## WORK TO COMPLETE
Continue the journal entry below about missed days of writing, starting right after its final sentence.

## QUOTED PASSAGE

2002-04-12 - 1:18 a.m.

Warning: Long entry

I try very hard to update in this journal as much as possible. I've now missed 3 days this month. I have good excuses each time. Like on April 2nd I just couldn't bring myself to write an entry. It was the anniversary of my adopted grandmother's death but I made up for that with a super long entry all about her the next day. Then on April 9th, I had clicked "Add An Entry" but I got writer's block and I couldn't think about what to write about. I had a few ideas but neither of them at the time would last long enough for an entry worth reading. Later on though after April 10th had started I thought of what to write about but by then it was too late to count for the 9th so I thought I'd just write it as a later entry. Then yesterday came and well...the servers on here were down. By the time they were back up I was chatting, dealing with a computer that was working overtime on being a pain and trying to put a code in for a diaryring I just got approved for. So now I'm going to make up for it by writing several entries today. Starting with an update of what's going on with everyone here.

## SOURCE DATA
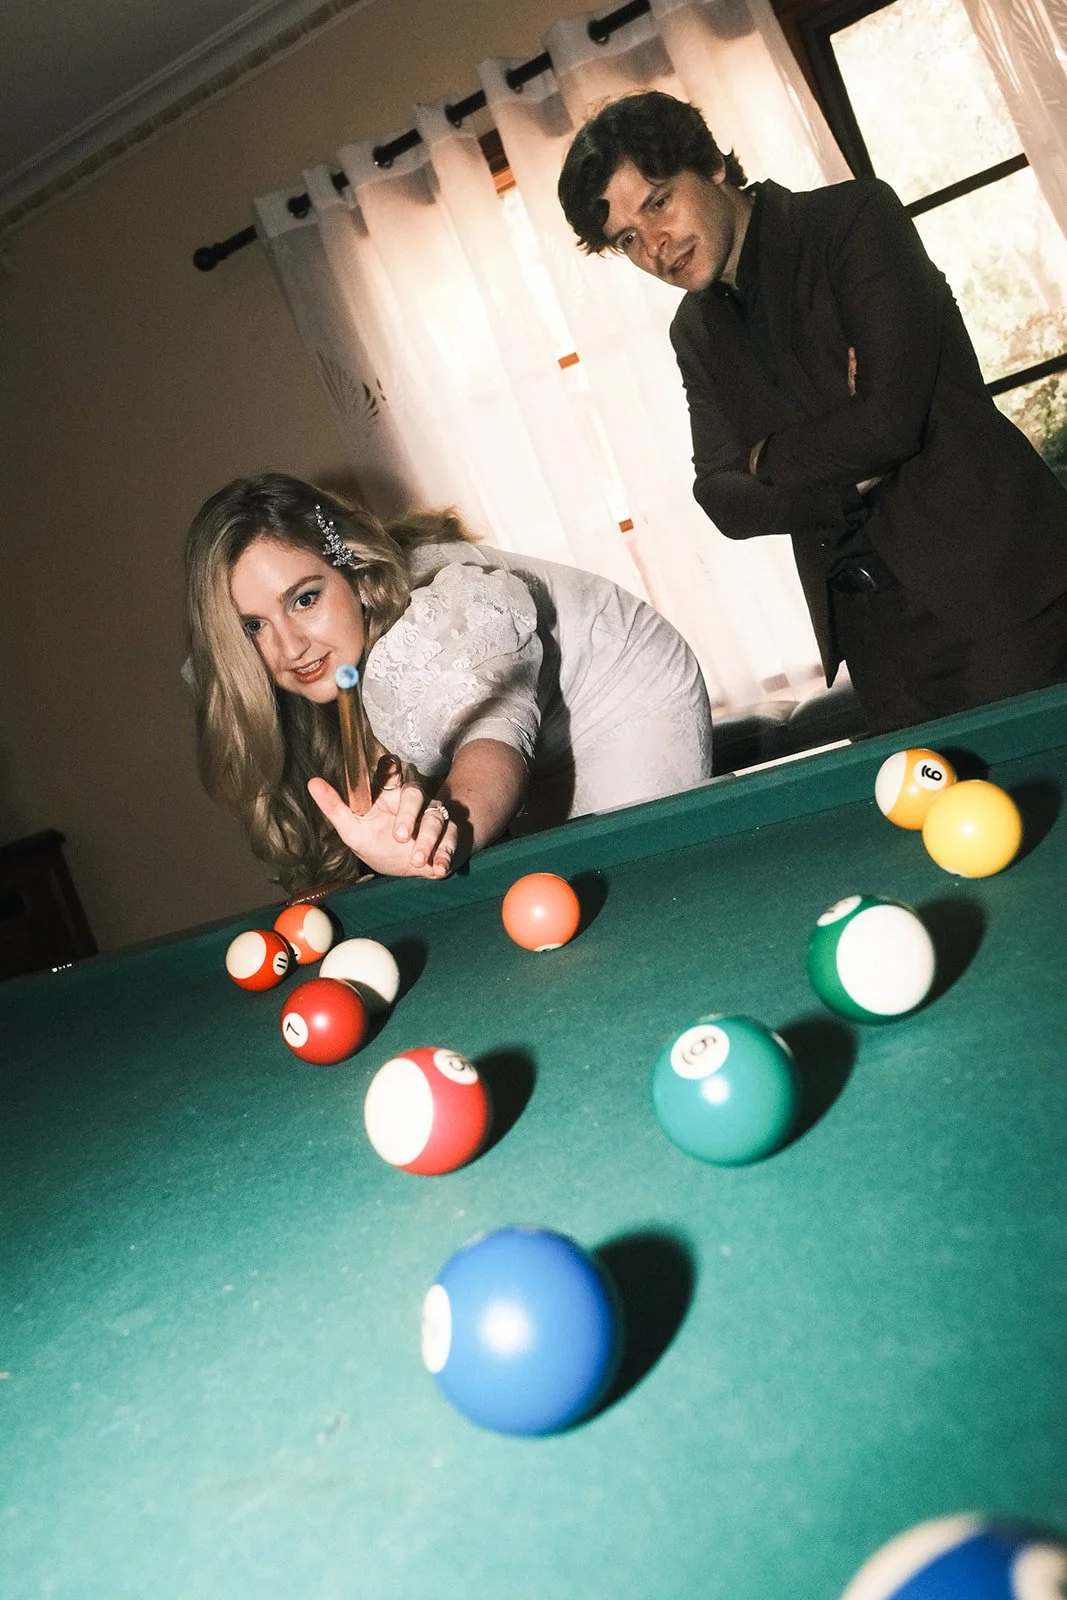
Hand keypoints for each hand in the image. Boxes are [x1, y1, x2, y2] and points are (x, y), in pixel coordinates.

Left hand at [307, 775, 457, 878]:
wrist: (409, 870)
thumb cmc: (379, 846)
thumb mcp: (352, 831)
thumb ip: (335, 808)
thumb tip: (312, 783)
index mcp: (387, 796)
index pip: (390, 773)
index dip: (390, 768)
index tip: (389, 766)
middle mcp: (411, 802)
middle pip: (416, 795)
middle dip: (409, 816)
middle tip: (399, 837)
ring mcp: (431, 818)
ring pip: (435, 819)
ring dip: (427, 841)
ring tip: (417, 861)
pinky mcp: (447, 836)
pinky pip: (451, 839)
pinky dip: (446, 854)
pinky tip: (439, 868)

---

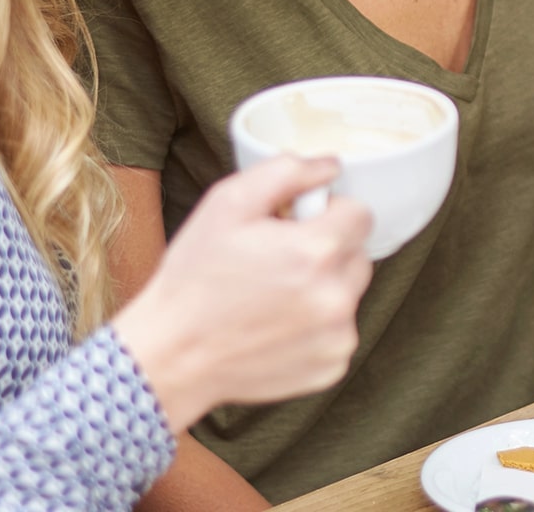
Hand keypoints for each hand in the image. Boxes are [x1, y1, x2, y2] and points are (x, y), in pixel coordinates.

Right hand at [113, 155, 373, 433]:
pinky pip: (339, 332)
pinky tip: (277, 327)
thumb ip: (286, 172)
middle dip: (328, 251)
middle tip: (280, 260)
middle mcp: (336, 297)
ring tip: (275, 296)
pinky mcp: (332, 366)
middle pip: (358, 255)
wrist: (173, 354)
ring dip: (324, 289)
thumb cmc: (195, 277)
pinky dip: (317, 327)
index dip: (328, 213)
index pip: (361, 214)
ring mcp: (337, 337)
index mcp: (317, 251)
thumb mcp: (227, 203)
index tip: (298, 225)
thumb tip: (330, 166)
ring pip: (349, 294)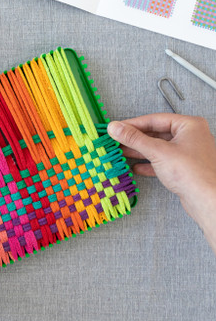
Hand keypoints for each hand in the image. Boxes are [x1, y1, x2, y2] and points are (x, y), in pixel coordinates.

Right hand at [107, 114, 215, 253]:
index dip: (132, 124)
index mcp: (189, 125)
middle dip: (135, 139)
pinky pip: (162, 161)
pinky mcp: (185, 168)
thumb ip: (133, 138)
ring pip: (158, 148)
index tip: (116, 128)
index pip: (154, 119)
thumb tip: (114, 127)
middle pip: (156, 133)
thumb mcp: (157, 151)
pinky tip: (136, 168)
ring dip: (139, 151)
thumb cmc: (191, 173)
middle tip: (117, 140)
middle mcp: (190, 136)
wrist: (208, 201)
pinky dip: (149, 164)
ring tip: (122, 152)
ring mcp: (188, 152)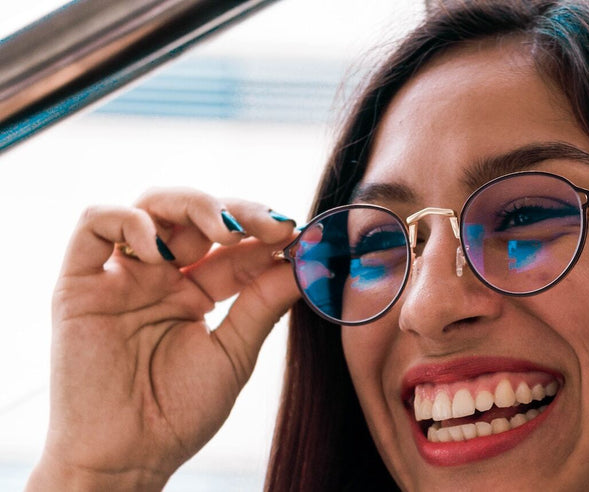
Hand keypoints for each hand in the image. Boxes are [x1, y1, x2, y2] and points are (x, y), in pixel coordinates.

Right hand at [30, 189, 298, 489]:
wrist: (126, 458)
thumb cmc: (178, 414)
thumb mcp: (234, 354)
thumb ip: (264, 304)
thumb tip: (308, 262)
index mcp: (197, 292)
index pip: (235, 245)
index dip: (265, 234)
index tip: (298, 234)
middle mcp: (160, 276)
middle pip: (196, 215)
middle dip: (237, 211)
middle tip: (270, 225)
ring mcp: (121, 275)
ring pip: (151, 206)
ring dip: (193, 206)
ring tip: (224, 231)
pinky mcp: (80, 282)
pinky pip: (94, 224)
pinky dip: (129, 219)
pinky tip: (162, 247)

---

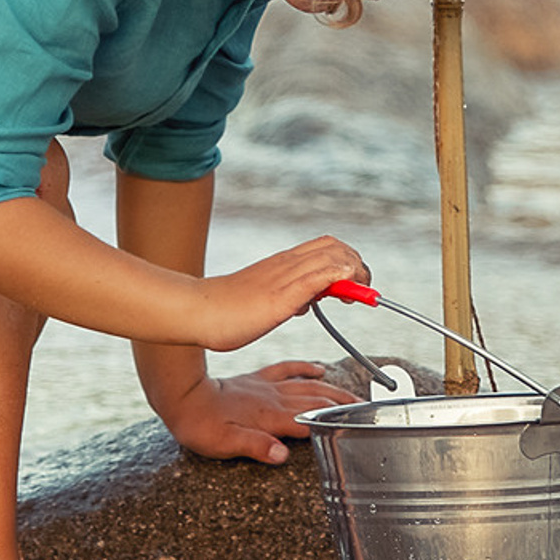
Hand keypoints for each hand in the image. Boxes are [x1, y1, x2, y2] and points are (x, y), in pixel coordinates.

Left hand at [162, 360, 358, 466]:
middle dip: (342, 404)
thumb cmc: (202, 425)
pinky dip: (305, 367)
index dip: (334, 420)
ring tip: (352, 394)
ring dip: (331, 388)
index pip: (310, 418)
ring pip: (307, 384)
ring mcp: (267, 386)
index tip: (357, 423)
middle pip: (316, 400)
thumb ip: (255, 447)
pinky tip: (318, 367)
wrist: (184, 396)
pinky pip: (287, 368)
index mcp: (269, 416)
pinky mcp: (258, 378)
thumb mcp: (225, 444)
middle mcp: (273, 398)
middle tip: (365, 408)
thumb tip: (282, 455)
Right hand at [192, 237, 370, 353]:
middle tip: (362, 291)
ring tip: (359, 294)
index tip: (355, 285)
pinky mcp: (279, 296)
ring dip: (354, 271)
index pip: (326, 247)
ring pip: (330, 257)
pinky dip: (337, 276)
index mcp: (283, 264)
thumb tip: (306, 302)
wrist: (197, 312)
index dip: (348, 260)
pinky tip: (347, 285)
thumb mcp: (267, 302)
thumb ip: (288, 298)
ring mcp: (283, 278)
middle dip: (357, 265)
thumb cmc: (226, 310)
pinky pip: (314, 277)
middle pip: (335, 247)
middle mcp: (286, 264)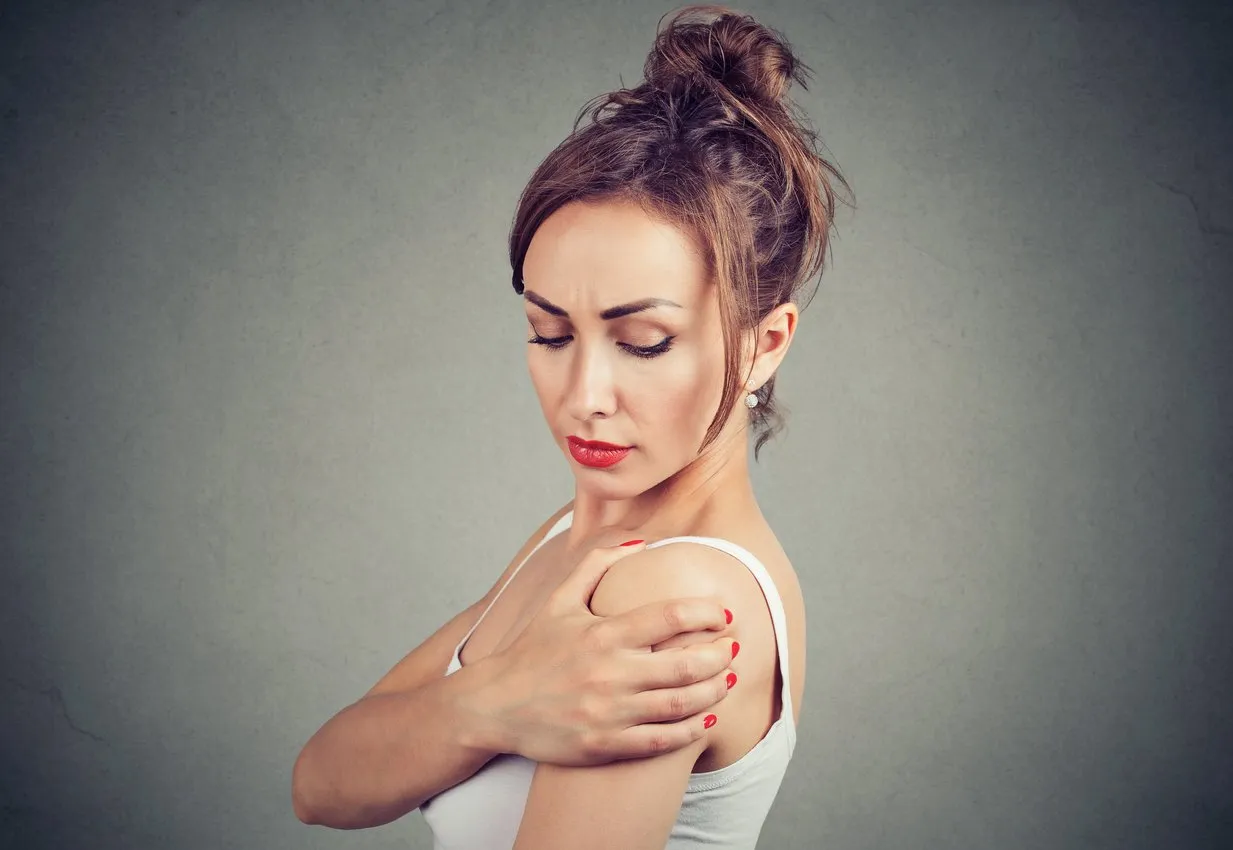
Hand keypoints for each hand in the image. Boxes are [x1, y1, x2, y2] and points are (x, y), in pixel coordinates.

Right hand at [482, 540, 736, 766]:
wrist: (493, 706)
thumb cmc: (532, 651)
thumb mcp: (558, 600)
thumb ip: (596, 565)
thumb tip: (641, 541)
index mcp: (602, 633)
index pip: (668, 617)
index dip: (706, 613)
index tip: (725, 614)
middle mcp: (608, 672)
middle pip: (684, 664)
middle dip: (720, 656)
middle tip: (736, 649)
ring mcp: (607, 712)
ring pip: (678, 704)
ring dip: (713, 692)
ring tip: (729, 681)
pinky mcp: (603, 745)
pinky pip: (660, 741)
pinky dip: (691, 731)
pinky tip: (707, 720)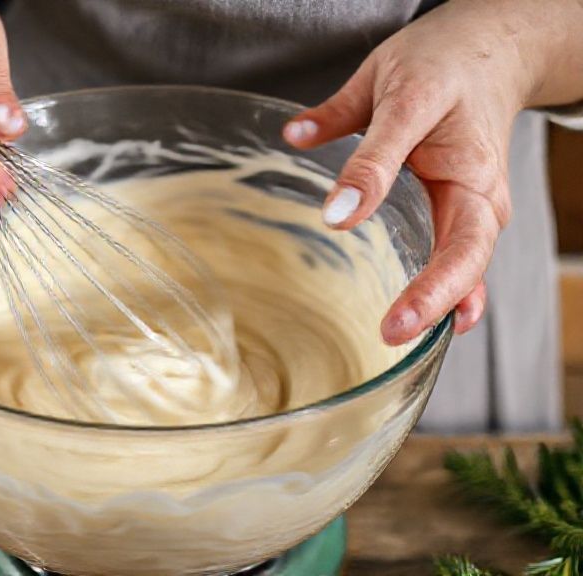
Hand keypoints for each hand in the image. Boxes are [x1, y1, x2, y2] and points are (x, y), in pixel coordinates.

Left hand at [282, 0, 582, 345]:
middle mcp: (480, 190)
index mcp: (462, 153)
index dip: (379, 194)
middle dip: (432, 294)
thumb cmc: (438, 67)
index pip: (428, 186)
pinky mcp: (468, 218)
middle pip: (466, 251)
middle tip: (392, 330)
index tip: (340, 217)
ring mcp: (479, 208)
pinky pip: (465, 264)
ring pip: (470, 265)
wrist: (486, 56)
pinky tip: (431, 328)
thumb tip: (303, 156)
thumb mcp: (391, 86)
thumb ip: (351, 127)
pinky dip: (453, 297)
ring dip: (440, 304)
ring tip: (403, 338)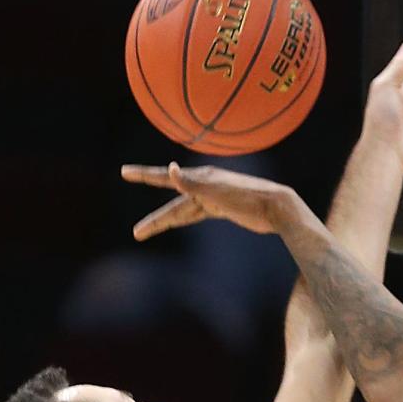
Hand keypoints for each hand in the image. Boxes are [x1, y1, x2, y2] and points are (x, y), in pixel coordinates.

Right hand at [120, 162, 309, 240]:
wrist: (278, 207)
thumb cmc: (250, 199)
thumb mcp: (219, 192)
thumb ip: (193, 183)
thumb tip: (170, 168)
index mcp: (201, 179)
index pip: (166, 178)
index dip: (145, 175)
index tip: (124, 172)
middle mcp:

## ANSWER FOR THIS EXERCISE
ME

I usually tell everything going on with me in here but there are a couple things I haven't mentioned. Such as I have set a goal. I'm going to watch every movie we have on DVD in alphabetical order and do it by my birthday.

I think I can do it. My birthday is just over 2 weeks away but I watched 3 movies last night. I watched "Basic Instinct", "The Big Chill" and "The Blair Witch Project". I'm watching "A Christmas Story" right now. If I can't do it, oh well, but I'm going to try.

My sleeping schedule is still off and it bothers me but not as much as it did last time. I don't even try to sleep at a normal time anymore. I am sleeping more than I was a week ago though but I'm not falling asleep until most people are getting ready for lunch. My mother called wanting us to meet her and my father at a resturant for lunch. He had something to tell us. She called at about 2 something and at this point I was going on 2-3 hours of sleep. I faked being awake pretty well. We had told my mother we had eaten a bit for lunch because she usually lectures if we don't eat enough in her opinion. I had a salad, chicken strips and fries. The chicken strips weren't that good and because I didn't eat much of them my mother concluded I was full from eating earlier. She has a high opinion of this resturant and since we had told her we had eaten some what was I to say??

We went home and I went back to sleep a little while later. So I figure today I've gotten a total of about 5 hours I think. I should be tired don't you think??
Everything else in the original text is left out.